Welche Leistungen erbringt die Teilkaskoversicherung?

 

Die Teilkaskoversicherung deckt Schäden am Fahrzeug durch folgende Gefahren ab: Brand, Explosion oder Kabelkurzschluß, Entwendung des Fahrzeugs, Entwendung von Fahrzeugteilen bzw. Zubehörs, ungefugten Gebrauch durch fremde Personen, Raub und Unterschlagung, unmittelbare Einwirkung von Sturm, Hagel, Blitzschlag und Überschwemmung, Zusammenstoß des Fahrzeugs mit Haarwild und Glasbruch.

 

Gibt es die Möglichkeit einen Versicherungsrabatt zu bekommen?

Wer bestimmte Risikomerkmale erfüllt, erhält einen Rabat auf den Beitrag. So kann beispielsweise die jährliche Fahrleistung, Beruf und Motorisierung den Beitrag beeinflussen. Auch das selbst genutzte Wohneigentum, das Alter des Versicherungsnehmers sowie der weiteren Fahrer oder im Haushalt lebender Kinder können sich ebenso auf den Beitrag auswirken. Wer sein Auto in der Garage parkt, kann ebenfalls einen Nachlass bekommen. Je weniger Risiko für den Versicherer besteht, desto günstiger ist die Prämie für den Versicherungsnehmer.

Was ist eine „Mallorca-Police“ und für wen ist sie ratsam?


Wer häufig auf Reisen ist, für den lohnt es sich, eine Kfz-Haftpflicht mit „Mallorca-Police“ abzuschließen. Damit sind Sie auch abgesichert, wenn Sie im europäischen Ausland mit einem Mietwagen unterwegs sind. Im Schadenfall reichen die dort geltenden Mindestversicherungssummen meist nicht aus, um den entstandenen Schaden vollständig zu ersetzen. Mit der „Mallorca-Police“ wird diese Lücke im Versicherungsschutz geschlossen, denn damit gelten für Mietfahrzeuge im Ausland die in Deutschland gesetzlich festgelegten Mindestversicherungssummen, die im Allgemeinen die dort gebräuchlichen Deckungssummen überschreiten.

Benötige ich eine Versicherung für Fahrzeuginsassen?

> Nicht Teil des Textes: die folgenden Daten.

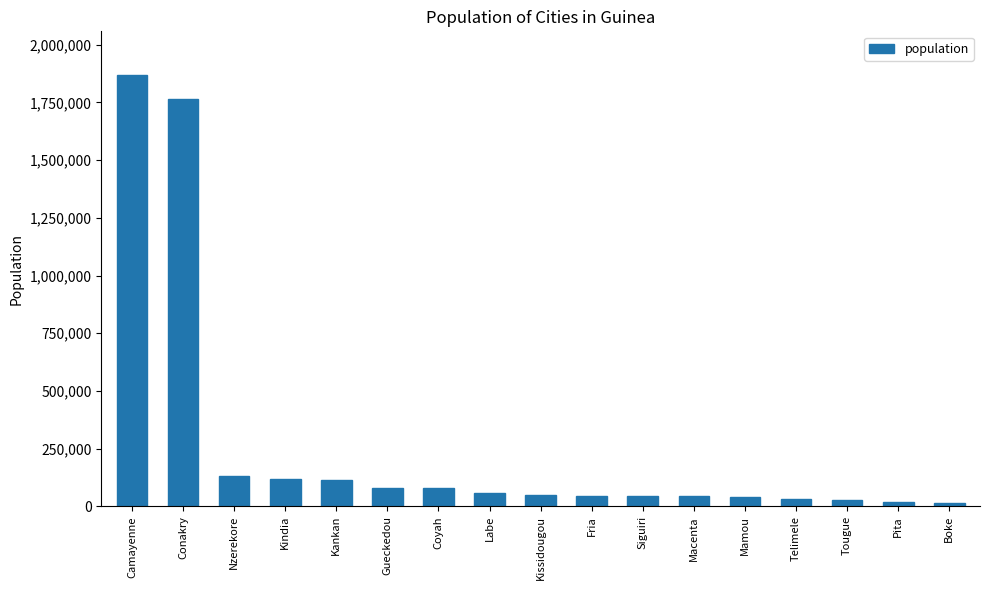

What is the sum of all values?

4528277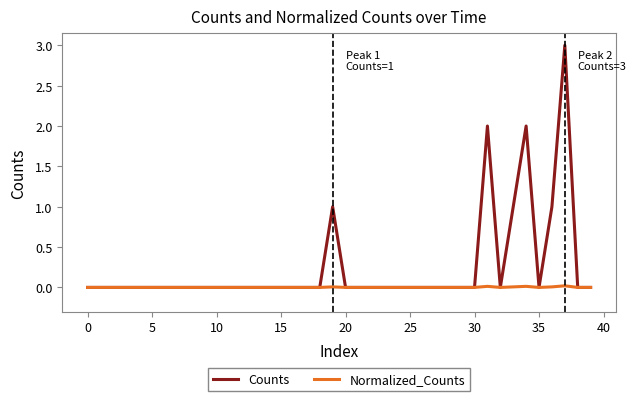

Which series has the largest total across all categories?

Counts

Eine Insassenunfallversicherung ist überflüssig. Wenn Insassen verletzt werden und Ansprüche gegen den Fahrer haben, zahlt die Kfz-Haftpflichtversicherung. Der Fahrer selbst sollte besser eine Unfallversicherung abschließen.

Welche Daten sind für Auskünfte und den Vergleich der Kfz-Versicherungen erforderlich?

 

Fahrzeugtyp, ausgedrückt über die Fahrzeugtypen Nummer = TSN – diese finden Sie im Fahrzeugschein unter Ziffer 2. Es handelt sich um eine vierstellige Nummer.
Schlüsselnummer des Herstellers = HSN – diese finden Sie im Fahrzeugschein unter Ziffer 2. Sie ist ebenfalls vierstellig.
Schadensfreiheits-Klasse = diese entnehmen Sie bitte ihrer letzten Versicherungsabrechnung.

 

Welche Daten sind außerdem für den Versicherer wichtig?

 

- Wie lange fahren sie schon unfallfrei?
- In welchem Ort wohnen sie?
- Welcher Autotyp?
- Wie alt ist das Auto?
- Steht das Auto normalerweise in einer Garage?
- Ihr Alter?
- Lässt man gelegentlich Leute ans Steuer, die unter 23 bzw. 25 Jahren sind?
- Wie lange ist man schon bei der Versicherungsgesellschaft?
- Besitzen sie noch andere Policen dort?